TEXTO DE LECTURA:

※ ※ ※

Tú, enemiga mía, no te alegres de mí, porqué, aunque caí, me levantaré; aunque more en tinieblas, Jehová será mí luz.
MIQ. 7:8
El 17 de mayo de 1824. Un virtuoso compositor dirigió la primera presentación de su Novena Sinfonía en un teatro vienés. El concurrido auditorio recibió con entusiasmo el programa, y el hombre volcó tanta vehemencia en su obra que le transmitió pasión y heroísmo. Al final de uno de los movimientos, la audiencia estalló en un aplauso atronador; pero el conductor permaneció imperturbable, de espaldas al público,
ojeando las páginas de su partitura. Sólo cuando la contralto llamó su atención a la audiencia, tirándole de la manga de su traje, Ludwig van Beethoven, totalmente sordo, se dio vuelta y se inclinó reverente.
Él no podía oír los aplausos, como tampoco una sola nota de la sinfonía que estaba dirigiendo, pero se la sabía de memoria y la transmitía gloriosamente.
Beethoven tenía buenas razones para disfrutar de esa noche inolvidable En cierto modo, su sinfonía representaba su respuesta al pasado: crear belleza a partir de su propio dolor. Quizá recordara alguna escena de entonces. Tal vez aquella noche, casi de madrugada, cuando mientras dormía plácidamente en su cama, su padre irrumpió a los tumbos en su cuarto con otro amigo ebrio, y lo obligó a levantarse y tocar el piano por horas, para entretenerlos.
El padre de Ludwig era duro y cruel con su hijo. Uno de los amigos de infancia de Beethoven contó que el padre del músico solía obligarlo a golpes a tocar el piano. Algunos creen Luc la posterior sordera del músico pudo haberse debido, siquiera en parte, a los maltratos que recibiera de niño. Su música no es, en su totalidad, dulce y ligera. Es también estruendosa e impaciente. Beethoven tuvo oportunidades y razones de sobra para guardar encono y resentimiento, pero encontró una manera mejor de expresar su sentir. Al transmitir a través de su música, convirtió en un don las experiencias amargas de su vida.

※ ※ ※

REGISTROS DEL CONJUNTO:
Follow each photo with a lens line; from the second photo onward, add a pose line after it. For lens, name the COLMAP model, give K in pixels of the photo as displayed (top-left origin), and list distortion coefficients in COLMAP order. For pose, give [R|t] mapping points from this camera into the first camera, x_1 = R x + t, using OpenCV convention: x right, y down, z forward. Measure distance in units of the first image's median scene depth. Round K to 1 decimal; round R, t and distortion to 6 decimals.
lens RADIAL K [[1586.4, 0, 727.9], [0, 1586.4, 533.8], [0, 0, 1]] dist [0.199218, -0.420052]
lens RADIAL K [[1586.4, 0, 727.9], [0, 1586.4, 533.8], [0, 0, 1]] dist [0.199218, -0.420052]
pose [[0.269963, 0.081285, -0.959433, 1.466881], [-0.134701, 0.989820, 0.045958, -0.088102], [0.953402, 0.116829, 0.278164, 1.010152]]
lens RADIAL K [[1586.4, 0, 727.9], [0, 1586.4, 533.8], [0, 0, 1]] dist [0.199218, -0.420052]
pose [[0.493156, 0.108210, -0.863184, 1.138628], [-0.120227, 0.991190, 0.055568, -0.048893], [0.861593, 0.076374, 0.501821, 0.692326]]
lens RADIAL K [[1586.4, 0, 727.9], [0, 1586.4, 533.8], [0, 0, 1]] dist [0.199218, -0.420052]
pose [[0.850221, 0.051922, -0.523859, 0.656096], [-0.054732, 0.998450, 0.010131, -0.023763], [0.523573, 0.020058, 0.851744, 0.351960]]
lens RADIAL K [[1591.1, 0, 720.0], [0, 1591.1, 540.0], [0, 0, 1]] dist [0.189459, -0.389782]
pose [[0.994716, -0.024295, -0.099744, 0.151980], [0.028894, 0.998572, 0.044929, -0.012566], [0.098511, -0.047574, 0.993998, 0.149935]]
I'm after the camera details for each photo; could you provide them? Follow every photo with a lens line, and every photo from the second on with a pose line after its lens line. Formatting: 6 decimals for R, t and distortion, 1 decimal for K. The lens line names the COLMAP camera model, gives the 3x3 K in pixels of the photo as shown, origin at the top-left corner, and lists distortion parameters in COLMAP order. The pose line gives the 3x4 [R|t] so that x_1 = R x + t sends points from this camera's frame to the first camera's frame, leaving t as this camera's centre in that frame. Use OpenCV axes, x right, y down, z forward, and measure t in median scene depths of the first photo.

※ ※ ※

ORDEN DE TRABAJO:
¿Puedes extraer de la lectura sobre Beethoven, sin cambiar nada, el pasaje que va desde "Tú, enemiga mía, no" hasta "la transmitía gloriosamente."? Los registros no hacen falta para resolver nada.

RESPUESTA:
Tú, enemiga mía, no te alegres de mí, porqué, aunque caí, me levantaré; aunque more en tinieblas, Jehová será mí luz.
MIQ. 7:8
El 17 de mayo de 1824. Un virtuoso compositor dirigió la primera presentación de su Novena Sinfonía en un teatro vienés. El concurrido auditorio recibió con entusiasmo el programa, y el hombre volcó tanta vehemencia en su obra que le transmitió pasión y heroísmo. Al final de uno de los movimientos, la audiencia estalló en un aplauso atronador; pero el conductor permaneció imperturbable, de espaldas al público,
ojeando las páginas de su partitura. Sólo cuando la contralto llamó su atención a la audiencia, tirándole de la manga de su traje, Ludwig van Beethoven, totalmente sordo, se dio vuelta y se inclinó reverente.
Él no podía oír los aplausos, como tampoco una sola nota de la sinfonía que estaba dirigiendo, pero se la sabía de memoria y la transmitía gloriosamente.